- ASSIGNMENT: Can you copy the entries word for word, starting at the first line and ending at the line that contains "What is the difference between the highest", with both of those lines included?

<<<<

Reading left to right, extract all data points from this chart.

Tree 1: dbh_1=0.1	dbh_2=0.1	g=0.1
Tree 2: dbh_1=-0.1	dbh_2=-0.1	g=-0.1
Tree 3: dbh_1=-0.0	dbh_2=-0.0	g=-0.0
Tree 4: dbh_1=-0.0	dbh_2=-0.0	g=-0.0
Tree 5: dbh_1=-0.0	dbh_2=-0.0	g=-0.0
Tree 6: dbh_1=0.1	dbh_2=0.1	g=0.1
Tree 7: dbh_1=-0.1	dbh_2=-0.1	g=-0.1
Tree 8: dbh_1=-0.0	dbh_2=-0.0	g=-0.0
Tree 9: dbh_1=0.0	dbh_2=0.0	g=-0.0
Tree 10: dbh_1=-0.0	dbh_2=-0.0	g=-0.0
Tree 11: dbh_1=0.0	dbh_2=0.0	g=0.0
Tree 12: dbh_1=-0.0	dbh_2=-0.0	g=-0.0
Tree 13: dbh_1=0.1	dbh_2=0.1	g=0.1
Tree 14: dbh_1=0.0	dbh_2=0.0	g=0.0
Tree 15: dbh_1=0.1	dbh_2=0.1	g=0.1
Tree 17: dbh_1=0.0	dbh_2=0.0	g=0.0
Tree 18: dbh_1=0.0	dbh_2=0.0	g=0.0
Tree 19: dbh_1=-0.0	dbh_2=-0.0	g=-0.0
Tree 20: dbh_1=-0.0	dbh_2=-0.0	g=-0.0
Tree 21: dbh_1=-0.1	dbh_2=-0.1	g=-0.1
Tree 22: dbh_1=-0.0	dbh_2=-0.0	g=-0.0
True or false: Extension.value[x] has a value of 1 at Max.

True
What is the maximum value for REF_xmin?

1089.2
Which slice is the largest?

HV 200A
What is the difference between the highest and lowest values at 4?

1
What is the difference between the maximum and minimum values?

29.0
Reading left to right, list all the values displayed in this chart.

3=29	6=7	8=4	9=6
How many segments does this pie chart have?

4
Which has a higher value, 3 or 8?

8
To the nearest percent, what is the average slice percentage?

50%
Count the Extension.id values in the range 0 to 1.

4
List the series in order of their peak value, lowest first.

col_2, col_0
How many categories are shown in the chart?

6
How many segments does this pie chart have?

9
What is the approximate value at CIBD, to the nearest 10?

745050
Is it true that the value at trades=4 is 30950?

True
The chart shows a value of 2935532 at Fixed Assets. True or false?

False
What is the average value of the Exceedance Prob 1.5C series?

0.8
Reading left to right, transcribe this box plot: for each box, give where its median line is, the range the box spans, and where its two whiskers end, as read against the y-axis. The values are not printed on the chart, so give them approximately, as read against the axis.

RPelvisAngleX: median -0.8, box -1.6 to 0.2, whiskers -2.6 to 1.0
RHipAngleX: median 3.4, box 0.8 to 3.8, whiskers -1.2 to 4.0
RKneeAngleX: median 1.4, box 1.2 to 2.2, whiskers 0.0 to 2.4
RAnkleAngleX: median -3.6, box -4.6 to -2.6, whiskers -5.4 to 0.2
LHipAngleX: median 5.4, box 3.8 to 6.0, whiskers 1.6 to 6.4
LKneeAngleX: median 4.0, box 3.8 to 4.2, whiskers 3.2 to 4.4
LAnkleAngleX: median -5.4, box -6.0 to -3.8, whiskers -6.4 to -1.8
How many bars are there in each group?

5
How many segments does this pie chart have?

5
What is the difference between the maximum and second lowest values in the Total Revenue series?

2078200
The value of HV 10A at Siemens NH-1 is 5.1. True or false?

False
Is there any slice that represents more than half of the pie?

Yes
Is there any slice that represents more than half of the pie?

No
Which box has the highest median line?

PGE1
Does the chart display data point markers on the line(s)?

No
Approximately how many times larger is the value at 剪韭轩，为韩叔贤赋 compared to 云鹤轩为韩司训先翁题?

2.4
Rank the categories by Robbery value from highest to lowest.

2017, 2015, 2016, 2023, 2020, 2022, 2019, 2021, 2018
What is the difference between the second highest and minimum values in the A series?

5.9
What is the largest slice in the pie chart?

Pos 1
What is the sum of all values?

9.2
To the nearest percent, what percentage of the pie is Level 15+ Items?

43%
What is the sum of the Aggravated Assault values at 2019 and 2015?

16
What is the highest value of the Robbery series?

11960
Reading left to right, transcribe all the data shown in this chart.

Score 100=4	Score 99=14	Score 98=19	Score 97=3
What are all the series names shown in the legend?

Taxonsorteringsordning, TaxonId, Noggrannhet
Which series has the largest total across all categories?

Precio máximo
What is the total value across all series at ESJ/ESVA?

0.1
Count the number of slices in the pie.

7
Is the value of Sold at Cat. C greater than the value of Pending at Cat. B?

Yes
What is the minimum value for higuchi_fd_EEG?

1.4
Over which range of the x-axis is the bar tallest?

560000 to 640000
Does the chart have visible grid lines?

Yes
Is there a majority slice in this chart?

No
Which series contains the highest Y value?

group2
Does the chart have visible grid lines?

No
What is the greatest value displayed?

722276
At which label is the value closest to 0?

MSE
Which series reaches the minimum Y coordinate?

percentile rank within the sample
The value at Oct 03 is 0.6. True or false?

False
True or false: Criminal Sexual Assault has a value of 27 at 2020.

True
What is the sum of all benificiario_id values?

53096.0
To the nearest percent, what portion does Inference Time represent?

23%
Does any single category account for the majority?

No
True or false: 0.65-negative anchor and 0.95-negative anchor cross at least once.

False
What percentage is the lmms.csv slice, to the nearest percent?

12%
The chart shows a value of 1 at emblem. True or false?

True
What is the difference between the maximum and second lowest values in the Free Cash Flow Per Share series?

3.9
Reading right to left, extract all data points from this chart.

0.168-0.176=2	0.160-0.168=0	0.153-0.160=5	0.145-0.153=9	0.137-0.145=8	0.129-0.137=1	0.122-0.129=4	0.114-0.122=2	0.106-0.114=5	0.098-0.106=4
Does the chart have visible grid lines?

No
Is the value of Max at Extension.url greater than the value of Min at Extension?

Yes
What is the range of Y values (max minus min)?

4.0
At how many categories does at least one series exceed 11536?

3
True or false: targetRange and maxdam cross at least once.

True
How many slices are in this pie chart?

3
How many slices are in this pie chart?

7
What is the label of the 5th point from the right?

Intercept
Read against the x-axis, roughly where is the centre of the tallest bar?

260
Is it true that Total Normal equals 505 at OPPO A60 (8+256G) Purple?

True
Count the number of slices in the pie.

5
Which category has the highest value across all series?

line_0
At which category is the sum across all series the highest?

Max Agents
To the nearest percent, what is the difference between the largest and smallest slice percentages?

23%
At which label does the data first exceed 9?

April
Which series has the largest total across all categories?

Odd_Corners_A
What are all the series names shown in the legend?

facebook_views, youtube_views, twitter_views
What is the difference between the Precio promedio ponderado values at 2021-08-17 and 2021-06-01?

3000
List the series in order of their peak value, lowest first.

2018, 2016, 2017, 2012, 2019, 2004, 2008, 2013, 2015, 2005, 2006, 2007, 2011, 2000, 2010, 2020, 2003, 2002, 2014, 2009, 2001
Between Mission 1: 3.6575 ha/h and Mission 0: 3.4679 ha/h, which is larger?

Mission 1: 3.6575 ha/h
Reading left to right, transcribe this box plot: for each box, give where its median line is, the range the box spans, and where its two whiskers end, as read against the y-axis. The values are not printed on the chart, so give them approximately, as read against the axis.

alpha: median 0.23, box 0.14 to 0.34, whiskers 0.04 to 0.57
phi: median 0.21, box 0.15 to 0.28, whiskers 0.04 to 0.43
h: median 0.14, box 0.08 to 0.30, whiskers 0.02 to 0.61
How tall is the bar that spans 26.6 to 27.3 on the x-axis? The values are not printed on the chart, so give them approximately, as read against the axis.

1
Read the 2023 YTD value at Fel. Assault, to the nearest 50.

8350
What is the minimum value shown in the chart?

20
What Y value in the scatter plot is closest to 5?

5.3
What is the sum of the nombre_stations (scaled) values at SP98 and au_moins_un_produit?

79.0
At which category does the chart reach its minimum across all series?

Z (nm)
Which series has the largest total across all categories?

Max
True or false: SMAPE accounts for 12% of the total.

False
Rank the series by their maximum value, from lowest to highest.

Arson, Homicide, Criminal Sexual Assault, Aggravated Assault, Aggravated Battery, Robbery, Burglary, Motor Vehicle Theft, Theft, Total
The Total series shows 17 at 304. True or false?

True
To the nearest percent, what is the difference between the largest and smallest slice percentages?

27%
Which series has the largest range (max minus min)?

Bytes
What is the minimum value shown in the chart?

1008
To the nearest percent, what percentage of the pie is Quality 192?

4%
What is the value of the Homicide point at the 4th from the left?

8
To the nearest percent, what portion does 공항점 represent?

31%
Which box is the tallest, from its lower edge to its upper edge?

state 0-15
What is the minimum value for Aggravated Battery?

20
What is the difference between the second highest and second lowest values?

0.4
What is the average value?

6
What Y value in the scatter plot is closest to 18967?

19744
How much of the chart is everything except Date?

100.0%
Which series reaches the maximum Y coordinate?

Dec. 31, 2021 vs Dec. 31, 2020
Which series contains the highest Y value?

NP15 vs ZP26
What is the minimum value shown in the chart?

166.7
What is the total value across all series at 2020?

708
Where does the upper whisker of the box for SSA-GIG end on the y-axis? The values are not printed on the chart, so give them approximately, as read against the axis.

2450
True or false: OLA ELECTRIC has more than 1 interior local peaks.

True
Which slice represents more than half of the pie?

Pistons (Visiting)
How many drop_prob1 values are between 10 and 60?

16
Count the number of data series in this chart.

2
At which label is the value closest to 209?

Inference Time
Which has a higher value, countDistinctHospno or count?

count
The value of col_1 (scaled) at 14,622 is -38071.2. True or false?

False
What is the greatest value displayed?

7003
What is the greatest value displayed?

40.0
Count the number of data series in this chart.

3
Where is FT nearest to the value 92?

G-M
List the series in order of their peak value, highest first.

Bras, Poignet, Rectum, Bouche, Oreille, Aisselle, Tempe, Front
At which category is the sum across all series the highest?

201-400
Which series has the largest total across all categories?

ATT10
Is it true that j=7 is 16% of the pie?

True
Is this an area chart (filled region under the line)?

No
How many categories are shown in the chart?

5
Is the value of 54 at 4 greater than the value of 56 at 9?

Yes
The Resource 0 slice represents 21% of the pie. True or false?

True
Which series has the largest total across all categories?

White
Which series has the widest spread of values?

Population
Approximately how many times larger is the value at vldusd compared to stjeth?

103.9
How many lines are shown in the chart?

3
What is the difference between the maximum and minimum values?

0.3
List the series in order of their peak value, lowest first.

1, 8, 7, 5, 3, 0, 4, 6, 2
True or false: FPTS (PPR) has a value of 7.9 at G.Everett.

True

>>>>

- RESULT:
Reading left to right, extract all data points from this chart.

Tree 1: dbh_1=0.1	dbh_2=0.1	g=0.1
Tree 2: dbh_1=-0.1	dbh_2=-0.1	g=-0.1
Tree 3: dbh_1=-0.0	dbh_2=-0.0	g=-0.0
Tree 4: dbh_1=-0.0	dbh_2=-0.0	g=-0.0
Tree 5: dbh_1=-0.0	dbh_2=-0.0	g=-0.0
Tree 6: dbh_1=0.1	dbh_2=0.1	g=0.1
Tree 7: dbh_1=-0.1	dbh_2=-0.1	g=-0.1
Tree 8: dbh_1=-0.0	dbh_2=-0.0	g=-0.0
Tree 9: dbh_1=0.0	dbh_2=0.0	g=-0.0
Tree 10: dbh_1=-0.0	dbh_2=-0.0	g=-0.0
Tree 11: dbh_1=0.0	dbh_2=0.0	g=0.0
Tree 12: dbh_1=-0.0	dbh_2=-0.0	g=-0.0
Tree 13: dbh_1=0.1	dbh_2=0.1	g=0.1
Tree 14: dbh_1=0.0	dbh_2=0.0	g=0.0
Tree 15: dbh_1=0.1	dbh_2=0.1	g=0.1
Tree 17: dbh_1=0.0	dbh_2=0.0	g=0.0
Tree 18: dbh_1=0.0	dbh_2=0.0	g=0.0
Tree 19: dbh_1=-0.0	dbh_2=-0.0	g=-0.0
Tree 20: dbh_1=-0.0	dbh_2=-0.0	g=-0.0
Tree 21: dbh_1=-0.1	dbh_2=-0.1	g=-0.1
Tree 22: dbh_1=-0.0	dbh_2=-0.0	g=-0.0
True or false: Extension.value[x] has a value of 1 at Max.

True
What is the maximum value for REF_xmin?

1089.2
Which slice is the largest?

HV 200A
What is the difference between the highest and lowest values at 4?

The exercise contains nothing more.